### What is required
If an entry holds a picture, leave the picture out and copy the rest exactly.

[Page-level text extractions]

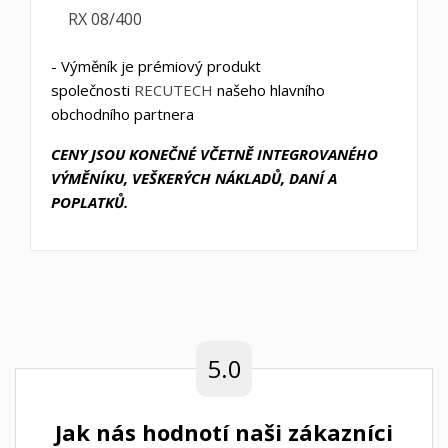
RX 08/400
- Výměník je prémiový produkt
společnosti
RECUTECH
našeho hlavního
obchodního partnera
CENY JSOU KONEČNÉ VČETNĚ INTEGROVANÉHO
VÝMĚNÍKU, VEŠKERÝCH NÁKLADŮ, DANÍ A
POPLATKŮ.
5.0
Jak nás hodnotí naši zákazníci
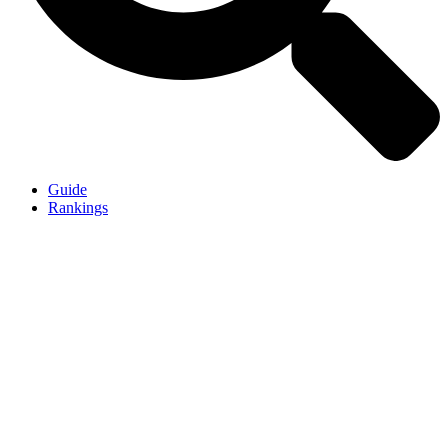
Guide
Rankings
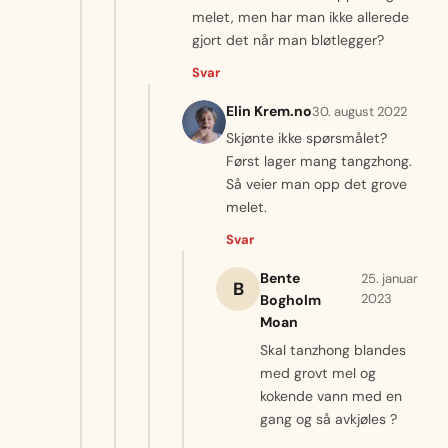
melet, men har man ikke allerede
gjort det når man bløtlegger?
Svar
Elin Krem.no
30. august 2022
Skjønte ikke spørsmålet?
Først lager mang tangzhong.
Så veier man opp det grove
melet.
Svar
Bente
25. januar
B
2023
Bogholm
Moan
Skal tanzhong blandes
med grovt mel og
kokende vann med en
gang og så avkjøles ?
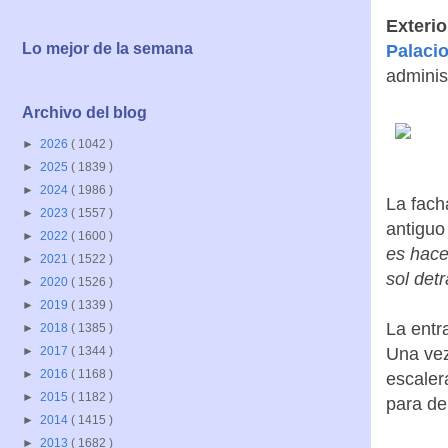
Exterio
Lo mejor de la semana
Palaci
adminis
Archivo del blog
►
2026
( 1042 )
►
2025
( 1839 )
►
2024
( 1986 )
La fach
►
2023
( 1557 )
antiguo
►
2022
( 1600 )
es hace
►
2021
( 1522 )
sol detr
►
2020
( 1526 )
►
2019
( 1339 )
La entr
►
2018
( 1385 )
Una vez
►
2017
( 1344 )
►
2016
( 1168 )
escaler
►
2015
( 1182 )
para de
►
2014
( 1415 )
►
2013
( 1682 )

### Answer to this exercise
RX 08/400
- Výměník je prémiový produkt
společnosti
RECUTECH
našeho hlavního
obchodního partnera
CENY JSOU KONEČNÉ VČETNĚ INTEGROVANÉHO
VÝMĚNÍKU, VEŠKERÝCH NÁKLADŮ, DANÍ A
POPLATKŮ.
5.0
Jak nás hodnotí naši zákazníci
Guide
Rankings
melet, men har man ikke allerede
gjort det når man bløtlegger?
Svar
Elin Krem.no
30. august 2022
Skjønte ikke spørsmålet?
Først lager mang tangzhong.
Så veier man opp det grove
melet.
Svar
Bente
25. januar
B
2023
Bogholm
Moan
Skal tanzhong blandes
med grovt mel og
kokende vann med en
gang og så avkjøles ?
Exterio
Lo mejor de la semana
Palaci
adminis
Archivo del blog
►
2026
( 1042 )
►
2025
( 1839 )
►
2024
( 1986 )
La fach
►
2023
( 1557 )
antiguo
►
2022
( 1600 )
es hace
►
2021
( 1522 )
sol detr
►
2020
( 1526 )
►
2019
( 1339 )
La entr
►
2018
( 1385 )
Una vez
►
2017
( 1344 )
►
2016
( 1168 )
escaler
►
2015
( 1182 )
para de
►
2014
( 1415 )
►
2013
( 1682 )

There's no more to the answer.